=== Supplied entries ===
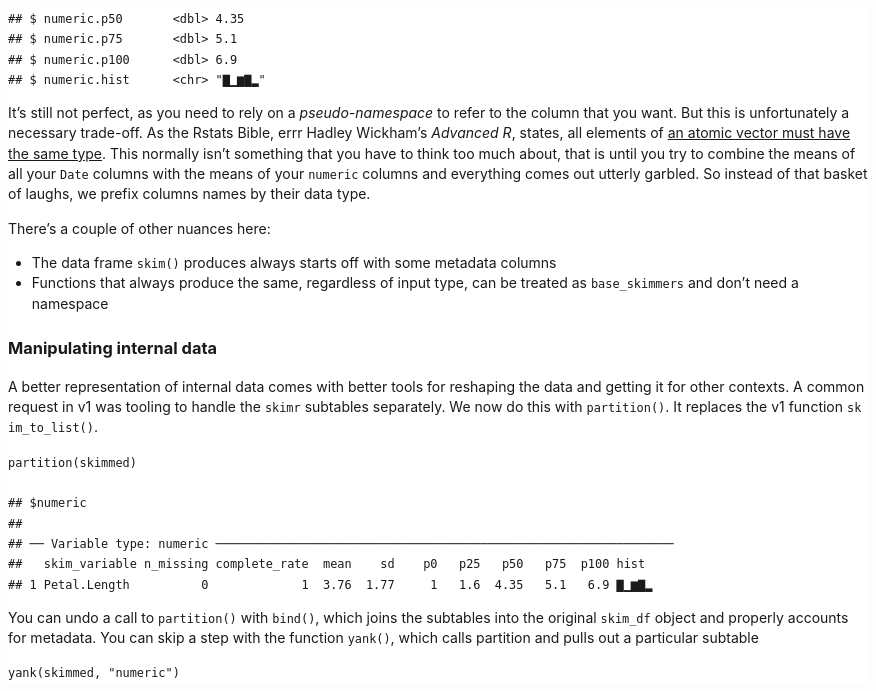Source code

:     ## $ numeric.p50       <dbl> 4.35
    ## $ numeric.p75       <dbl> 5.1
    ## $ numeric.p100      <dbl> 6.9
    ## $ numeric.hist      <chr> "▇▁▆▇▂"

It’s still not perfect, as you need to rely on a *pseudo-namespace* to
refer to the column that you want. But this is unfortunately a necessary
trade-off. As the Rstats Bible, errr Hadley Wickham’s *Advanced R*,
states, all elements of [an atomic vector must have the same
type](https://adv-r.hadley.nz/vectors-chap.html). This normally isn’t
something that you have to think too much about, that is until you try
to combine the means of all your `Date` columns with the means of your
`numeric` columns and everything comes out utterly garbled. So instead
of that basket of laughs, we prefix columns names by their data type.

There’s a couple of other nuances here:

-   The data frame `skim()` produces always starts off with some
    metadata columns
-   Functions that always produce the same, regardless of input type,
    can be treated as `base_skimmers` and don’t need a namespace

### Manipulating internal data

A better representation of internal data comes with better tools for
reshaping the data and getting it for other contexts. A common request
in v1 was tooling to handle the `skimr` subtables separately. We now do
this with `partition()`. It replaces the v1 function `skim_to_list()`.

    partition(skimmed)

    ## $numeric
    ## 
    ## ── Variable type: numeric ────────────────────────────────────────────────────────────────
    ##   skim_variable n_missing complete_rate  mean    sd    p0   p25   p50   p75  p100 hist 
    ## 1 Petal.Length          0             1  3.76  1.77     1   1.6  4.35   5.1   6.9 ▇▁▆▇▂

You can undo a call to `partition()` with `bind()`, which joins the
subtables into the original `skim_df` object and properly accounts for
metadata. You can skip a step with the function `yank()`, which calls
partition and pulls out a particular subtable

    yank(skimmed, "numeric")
===
Reproduce the lines above word for word, leaving out the picture.

Source code

:     ## $ numeric.p50       <dbl> 4.35
    ## $ numeric.p75       <dbl> 5.1
    ## $ numeric.p100      <dbl> 6.9
    ## $ numeric.hist      <chr> "▇▁▆▇▂"

It’s still not perfect, as you need to rely on a *pseudo-namespace* to
refer to the column that you want. But this is unfortunately a necessary
trade-off. As the Rstats Bible, errr Hadley Wickham’s *Advanced R*,
states, all elements of [an atomic vector must have the same
type](https://adv-r.hadley.nz/vectors-chap.html). This normally isn’t
something that you have to think too much about, that is until you try
to combine the means of all your `Date` columns with the means of your
`numeric` columns and everything comes out utterly garbled. So instead
of that basket of laughs, we prefix columns names by their data type.

There’s a couple of other nuances here:

-   The data frame `skim()` produces always starts off with some
    metadata columns
-   Functions that always produce the same, regardless of input type,
    can be treated as `base_skimmers` and don’t need a namespace

### Manipulating internal data

A better representation of internal data comes with better tools for
reshaping the data and getting it for other contexts. A common request
in v1 was tooling to handle the `skimr` subtables separately. We now do
this with `partition()`. It replaces the v1 function `skim_to_list()`.

    partition(skimmed)

    ## $numeric
    ## 
    ## ── Variable type: numeric ────────────────────────────────────────────────────────────────
    ##   skim_variable n_missing complete_rate  mean    sd    p0   p25   p50   p75  p100 hist 
    ## 1 Petal.Length          0             1  3.76  1.77     1   1.6  4.35   5.1   6.9 ▇▁▆▇▂

You can undo a call to `partition()` with `bind()`, which joins the
subtables into the original `skim_df` object and properly accounts for
metadata. You can skip a step with the function `yank()`, which calls
partition and pulls out a particular subtable

    yank(skimmed, "numeric")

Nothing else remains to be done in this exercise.